The Anthropic paper attempts to estimate how AI will impact “arts and media,” but again, the way the researchers do this is by trying to determine whether AI can directly perform the tasks that AI researchers envision being required of people in “arts and media” jobs. Other widely cited papers on AI-related unemployment also don’t really try to consider the potential macro effects of ongoing internet dysfunction and zombification, instead focusing on “AI exposure.” This is primarily an attempt to predict or measure whether AI or LLM can directly replace certain tasks that need to be performed by humans. widely cited papers National Economic Research Bureau and brookings Studies released over the past few months attempt to determine the readiness of workers in certain sectors to have many tasks automated by AI. The Brookings paper at least mentions the possibility of unpredictable society-wide change: “The evidence underlying the estimation of adaptive capacity here comes primarily from the observed effects of localized displacement events, rather than from large-scale employment movements across occupations. As a result, this index… may be most beneficial when migration is relatively isolated, for example when workers lose their jobs but related occupations remain stable. In scenarios where AI affects clusters of related occupations simultaneously, structural job availability may become important.” If we fundamentally transform the economy on a scale comparable to the Industrial Revolution (as some experts suggest is possible), entire skill sets could overlap across multiple occupations simultaneously. ”
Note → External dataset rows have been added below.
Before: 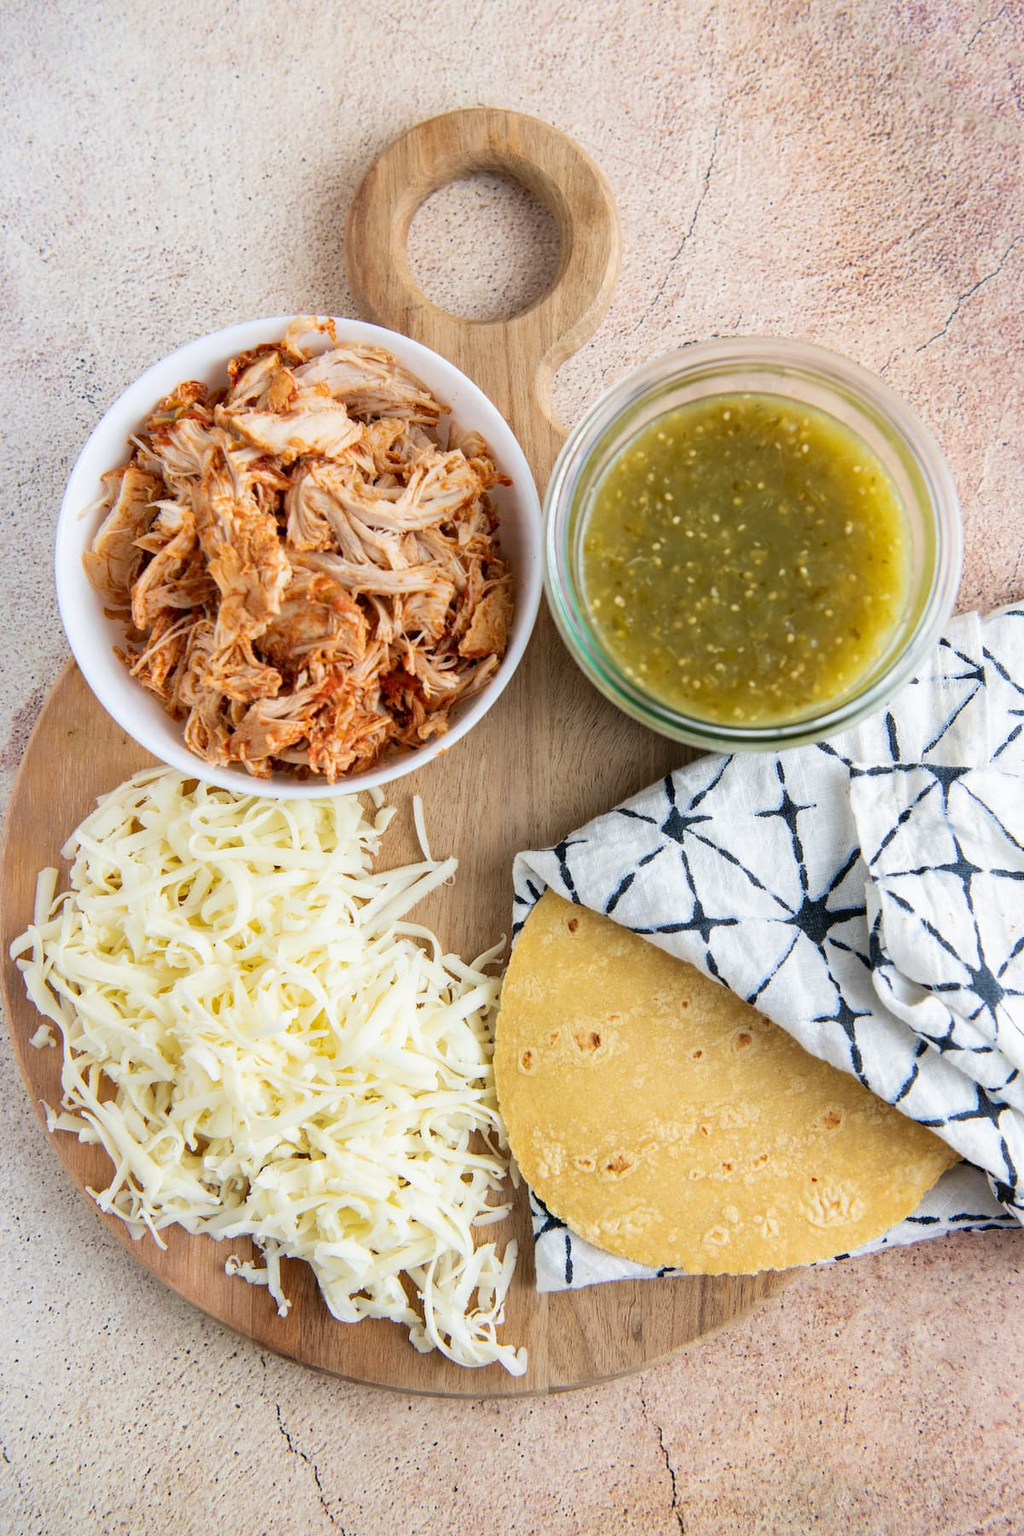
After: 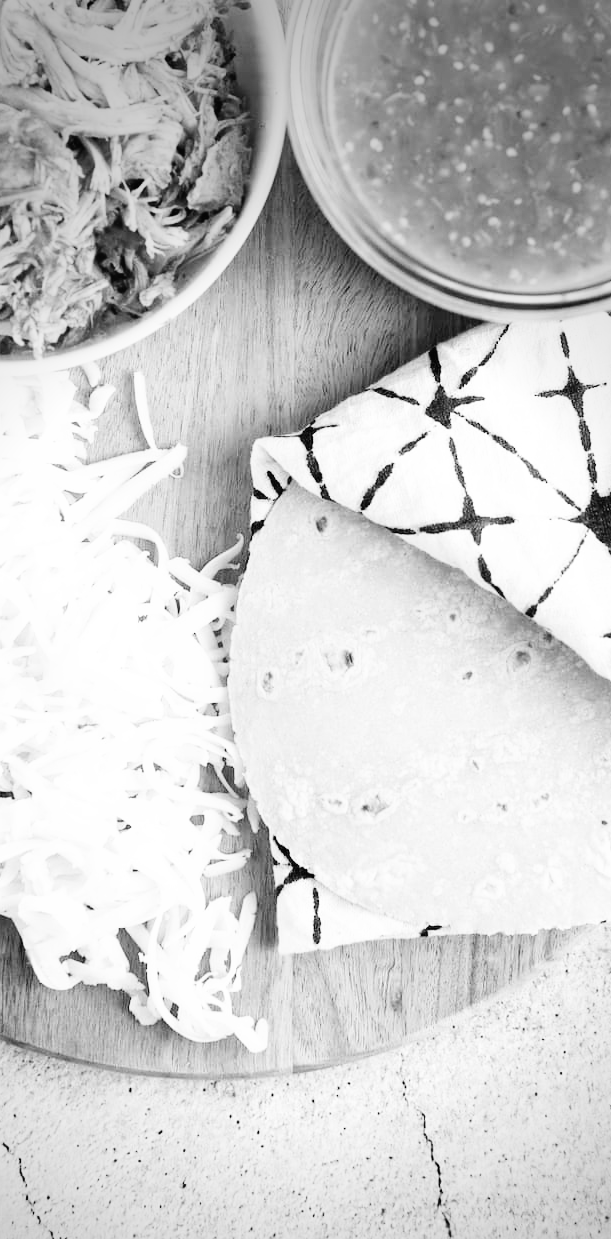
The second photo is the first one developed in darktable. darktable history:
monochrome: on, module defaults
base curve: curves: ch0 [(0, 0.003) (0.001, 0.002) (0.006, 0.004) (0.02, 0.022) (0.048, 0.086) (0.094, 0.234) (0.162, 0.431) (0.258, 0.629) (0.385, 0.8) (0.548, 0.918) (0.751, 0.988) (1, 1)], preserve colors none
white balance: red 1.004, blue 1.024
crop and rotate: left 29.237%, top 31.152%, right 19.807%
vignetting: fall-off start 64.63%, center (-0.034, 0.148), width/height ratio 0.881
Let me be clear: AI-induced unemployment is an important thing to study and consider. But so many jobs, side hustles, and economic activities rely more broadly on the Internet, or social media in its broadest sense. According to study after study, Google is getting worse and worse, Traffic to your website is decreasingand the amount of both is increasing Web traffic and web content is generated by AI and bots. Anecdotally, creators and influencers are telling us: It becomes harder to compete with AI slop And it’s hard to justify spending days or weeks creating content just to publish it to a platform where your AI competitors can effortlessly bypass recommendation algorithms. I heard from a website that had to do it. lay off employees or close down Either because Google’s AI overview destroyed your web traffic or because you lost out in search engine rankings due to AI degradation. Authors regularly compete AI publishes plagiarized versions of books on Amazonand Spotify is flooded with AI-generated musictoo.

All of this shows that these studies on the economic impact of AI ignore the very important context that AI is eating away at and disrupting the internet and social media. We are moving from the many-to-many publishing environment that created countless jobs and businesses to a system where AI tools can easily overwhelm human-created websites, businesses, art, writing, video, and human activity on the internet. What is happening may be too chaotic, confusing, and unpleasant for AI companies to ignore, but it would be illegal to ignore it completely.